Chris Defendis joins Noblesville’s G League team as president of business operations
By RICHIE HALL
Take a look at the resume of Chris Defendis, and you’ll see he has worked for some well-known brands: AT&T, HBO, Warner Bros., the WWE have all been stops on his career journey.
“I have a history of working at best-in-class brands,” said Defendis. That bodes well for the Noblesville Boom, which hired the Westfield resident to become the team’s president of business operations on April 27.
“It’s fantastic,” said Defendis, 48. He noted that on his first day at the job, the team had a town hall downtown, “so I was able to meet the entire PSE&E [Pacers Sports & Entertainment] family. Some players from the [Indiana] Fever joined to do a little Q&A. Everyone’s been very accommodating, helping me to do a soft landing as I enter the organization.”
The Boom is the NBA G League affiliate of the Indiana Pacers, a team that has been a staple in Indianapolis for over half a century. The Pacers have showcased basketball at a high level throughout that time, from the ABA championship days of the 1970s, the attention-getting playoff runs of the 1990s, to the 2025 NBA Finals, where the Pacers were one Game 7 away from winning a championship.
The success is great, but it also means tickets are hard to come by. Defendis said it’s sometimes “very difficult, given the demand to attend a Pacers game,” for young people to get close to the action.

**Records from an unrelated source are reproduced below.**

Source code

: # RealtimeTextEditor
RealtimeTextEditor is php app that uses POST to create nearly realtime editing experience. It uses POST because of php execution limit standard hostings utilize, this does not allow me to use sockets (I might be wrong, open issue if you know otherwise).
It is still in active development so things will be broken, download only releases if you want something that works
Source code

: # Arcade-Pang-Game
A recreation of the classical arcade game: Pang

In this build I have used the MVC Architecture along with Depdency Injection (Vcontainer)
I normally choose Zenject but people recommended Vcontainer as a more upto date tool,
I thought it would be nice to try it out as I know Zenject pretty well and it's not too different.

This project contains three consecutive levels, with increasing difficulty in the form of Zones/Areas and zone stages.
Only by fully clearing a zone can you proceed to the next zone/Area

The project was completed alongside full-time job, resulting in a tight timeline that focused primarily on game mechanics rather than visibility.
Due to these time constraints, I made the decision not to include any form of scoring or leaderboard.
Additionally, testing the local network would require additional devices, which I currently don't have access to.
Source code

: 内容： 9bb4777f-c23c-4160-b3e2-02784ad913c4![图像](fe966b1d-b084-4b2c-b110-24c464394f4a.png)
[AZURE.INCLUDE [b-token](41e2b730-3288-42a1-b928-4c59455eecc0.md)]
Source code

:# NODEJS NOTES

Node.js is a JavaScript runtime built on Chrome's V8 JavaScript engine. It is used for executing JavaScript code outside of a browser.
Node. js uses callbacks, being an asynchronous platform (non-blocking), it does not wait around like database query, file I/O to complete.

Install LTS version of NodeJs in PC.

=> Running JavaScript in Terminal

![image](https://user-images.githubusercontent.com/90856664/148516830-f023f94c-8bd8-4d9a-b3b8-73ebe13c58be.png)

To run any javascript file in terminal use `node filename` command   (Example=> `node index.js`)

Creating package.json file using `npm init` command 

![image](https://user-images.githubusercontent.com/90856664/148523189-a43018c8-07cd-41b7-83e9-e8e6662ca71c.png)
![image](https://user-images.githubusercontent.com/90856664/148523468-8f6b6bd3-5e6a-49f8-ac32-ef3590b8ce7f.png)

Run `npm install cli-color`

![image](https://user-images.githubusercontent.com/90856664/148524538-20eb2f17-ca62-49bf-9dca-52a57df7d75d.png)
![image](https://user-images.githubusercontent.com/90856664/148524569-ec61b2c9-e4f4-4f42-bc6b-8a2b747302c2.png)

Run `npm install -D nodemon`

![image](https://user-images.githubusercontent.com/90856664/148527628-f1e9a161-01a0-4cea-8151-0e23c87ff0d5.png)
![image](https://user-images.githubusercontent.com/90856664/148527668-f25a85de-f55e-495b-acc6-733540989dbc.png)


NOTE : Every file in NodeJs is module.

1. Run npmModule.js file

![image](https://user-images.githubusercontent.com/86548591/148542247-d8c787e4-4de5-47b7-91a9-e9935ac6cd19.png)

“The Arena is a beautiful, modern arena without a bad seat in the house,” said Defendis. “We want to extend the opportunities to the organizations and really work with those organizations to have opportunities to attend Boom games and experience that level of basketball up close, but also transition them to become Pacers fans over the course of their life.”
Defendis said his priority is to extend the awareness of the Boom into Noblesville’s neighboring communities. That includes Kokomo, the north side of Indianapolis – “anywhere within 15 to 20 to 45 minutes away,” he said.
“I think this is a great, family-friendly and affordable alternative,” said Defendis. “It’s high-quality basketball in a state that takes basketball very seriously.”
Defendis graduated from the University of Dayton in 2000, noting that he was the 14th member of his family to do so – “it’s definitely a family legacy,” he said. After working for AT&T for a year, he spent 21 years at HBO, working his way up from account executive to hold various positions at the network and its parent companies.
Defendis worked at the WWE in 2023, then the next year joined Xtreme One Entertainment, where he helped relaunch the company and its flagship property, Xtreme Fighting Championships. The mandate was to make the organization “the premier global development platform for next-generation MMA athletes,” Defendis said on his LinkedIn page.
“What we were trying to do was give opportunities to those athletes to fulfill their dreams and make it to the UFC,” said Defendis. He wants to continue that with his work at the Boom, giving opportunities to those athletes to achieve their dreams while making the experience “phenomenal for those players by filling the stands with fans and making sure the community knows and cares about them.”
Defendis knows about how to care for athletes. His son is a baseball player on the Westfield High School baseball team, while his daughter cheers for the Shamrocks. Defendis previously served on the board of Westfield Youth Sports and was a youth baseball coach for several years.